Berichte von unseren Mitgliedern

     

    Offene Rennbahn

    24. Juli 2012                                                                        Bericht: Dani Brunner              

     „Chunnsch morn Aabig au uf Oerlike use“ fragte mich die allen bestens bekannte Stimme der VCA-Combox am Telefon – „es chömet no e paar, wo Du au guet kännsch‘, zudem isch es e schpezielle Aabig, g’sehsch es dänn“. „Okey  machet-mer, an sibni bi der Kasse“ wurde vereinbart.

    Es war tatsächlich ein spezieller Abend, die Tribüne praktisch voll besetzt und die Kolonnen zu den Verpflegungsständen entsprechend lang. Trotzdem wurde der Abend mit einer feinen Bratwurst und einem kühlen Bier eröffnet; die Wartezeit konnte mit Plaudern und Programmstudium verkürzt werden.

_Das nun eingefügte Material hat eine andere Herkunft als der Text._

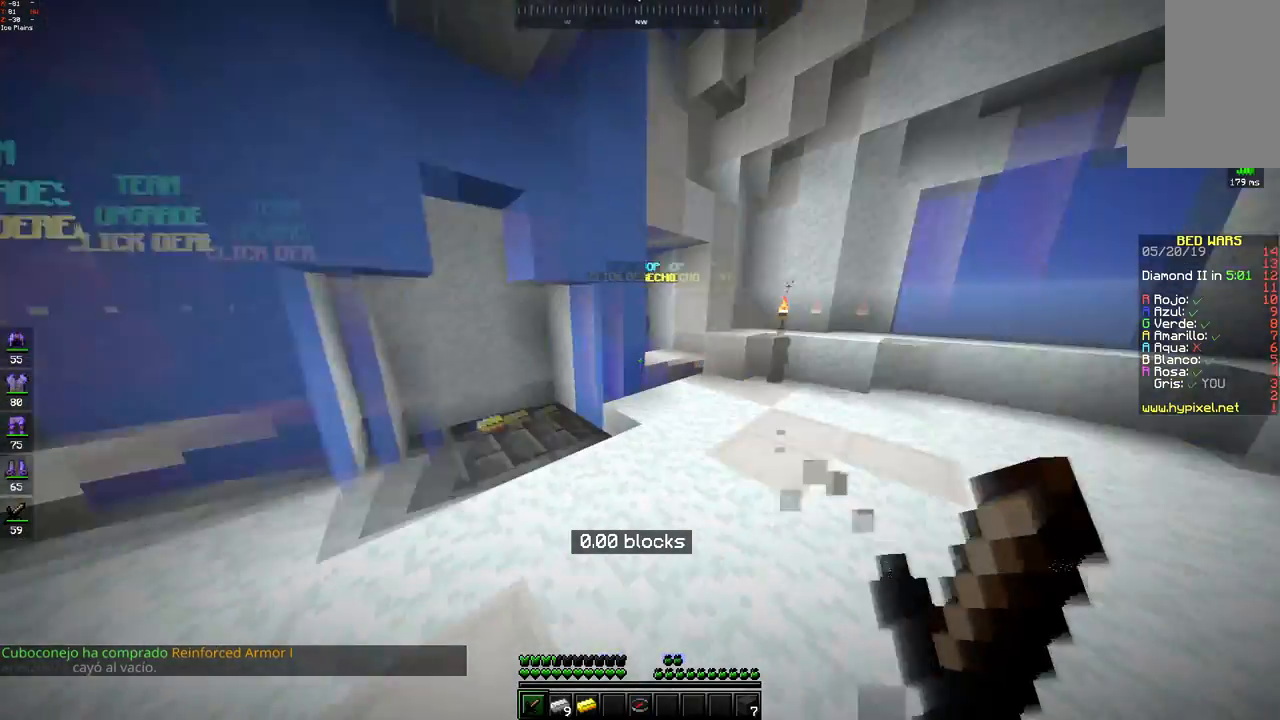
{"keys": ["a", "w"], "mouse": [], "events": []}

    Letzteres war tatsächlich vielversprechend: Die Bahnfahrer/innen massen sich in den Disziplinen Scratch, Ausscheidungs- und Punktefahren, dann waren noch sechs Steherpaare mit bekannten Namen, u.a. Atzeni/Luginbühl. Leider war es nicht möglich, ein gutes Föteli dieser Craks zu schiessen, sie fuhren einfach zu schnell!

    Unter dem Namen „Indianapolis Oerlikon 2012“ wurden den Zuschauern eine Vielzahl von Oldtimer Rennmaschinen, Motorräder, Gespanne (Seitenwagen) und Rennwagen präsentiert. Das älteste Fahrzeug war ein Motorrad Indian Boardtracker 1924/25 (600 ccm, 20 PS). Unter den „Piloten“ waren zwei Adliswiler, nämlich Bruno Syfrig auf dem Gespann Buick Indianapolis Indi Racer 1930 (3800 ccm, 140 PS) und Ruedi Stopp (Ruckstuhl Garage) mit seinem Amilcar CG Kompressor aus dem Jahr 1927 (1100 ccm, ü. 100 PS). Ein weiterer Sihltaler, Fredi Bossert aus Langnau a.A. stellte sein wassergekühltes 2-Takt-Motorrad aus dem Jahr 1929 vor, ein Scott Flying Squirrel (600 ccm, 30 PS).

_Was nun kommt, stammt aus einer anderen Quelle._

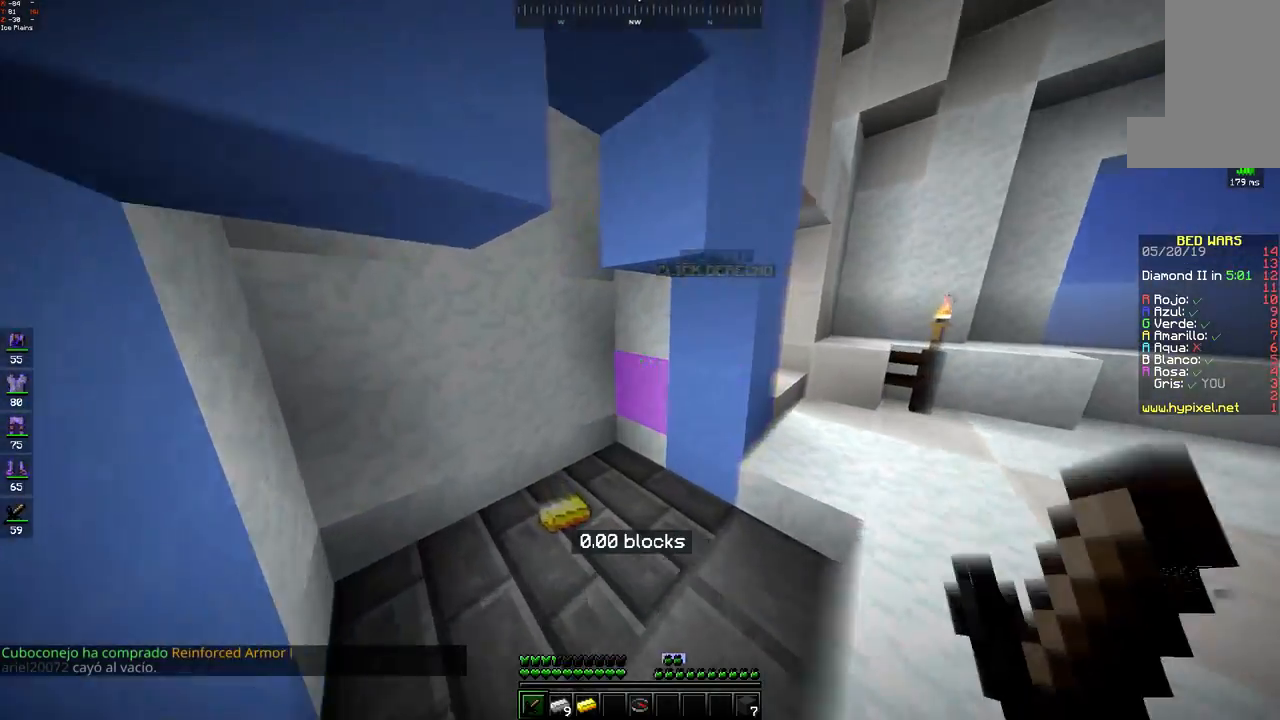
{"keys": ["d", "w"], "mouse": [], "events": [[417, "d", "down"], [483, "a", "up"]]}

    Als Special Guests waren drei bekannte Namen aufgeführt, nämlich Luigi Taveri (dreifacher Weltmeister 1962, 64 und 66), Bruno Kneubühler (GP-Fahrer 1969-1989) und der Youngster Randy Krummenacher (z.Zt. in den Top-3 der erfolgreichsten CH GP-Fahrer).

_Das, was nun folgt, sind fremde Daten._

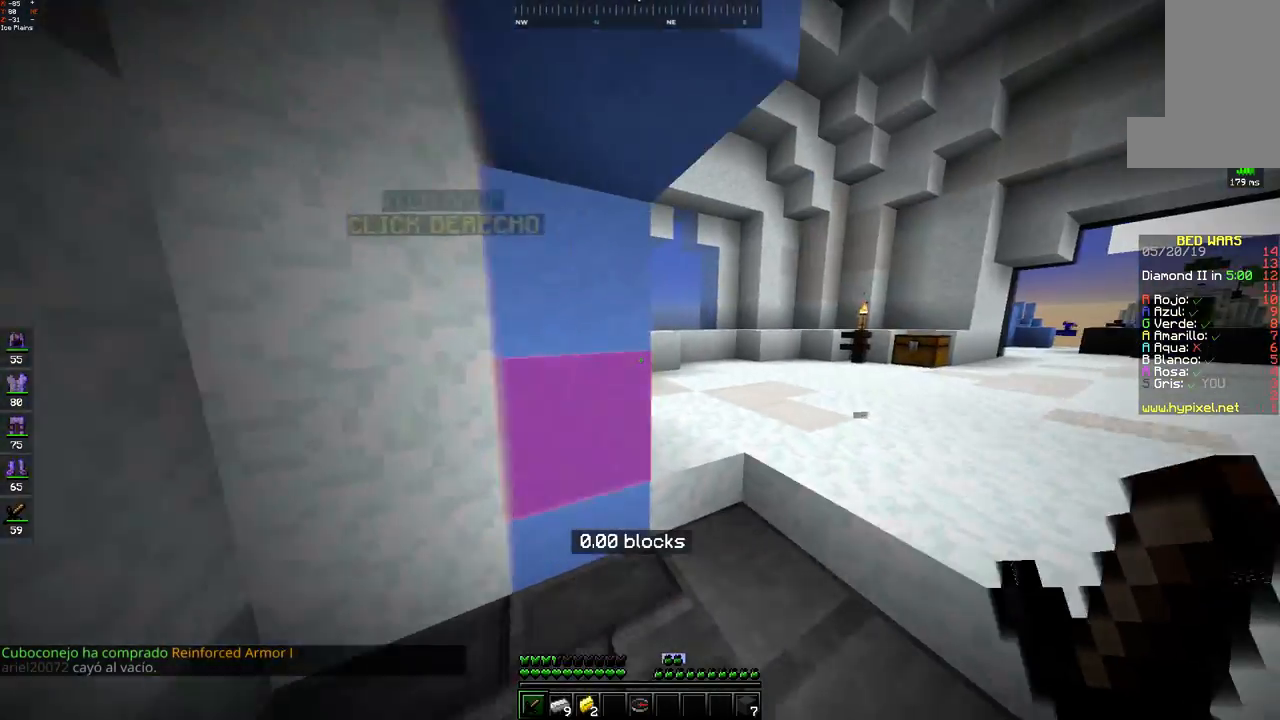
{"keys": ["d", "w"], "mouse": [], "events": []}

    Ein Special Guest war im Programm nicht aufgeführt und – um somit endlich zum Titel dieses Berichtes zu kommen – dieser Gast, seit Jahren und heute noch Mitglied des VCA,  wurde im Februar dieses Jahres durch unseren Presidente an seinem heutigen Wohnort in Thailand besucht (s. Bericht in den VCA-Clubnachrichten 1/2012). Es war ein ehemals „Wahnsinniger“, welcher u.a. als Triathlet seine körperliche Leistungsfähigkeit unter Beweis stellte. In den späteren, etwas ruhigeren Jahren hatte er bis zu seiner Ausreise öfters an VCA-Ausfahrten teilgenommen. Seine speziellen Merkmale waren ein kleines Rückspieglein am Velohelm und seine „special“- aerodynamische Haltung bei Abfahrten (= meistens eine Hand auf dem Rücken….. und passiert ist meines Wissens nie etwas… (!).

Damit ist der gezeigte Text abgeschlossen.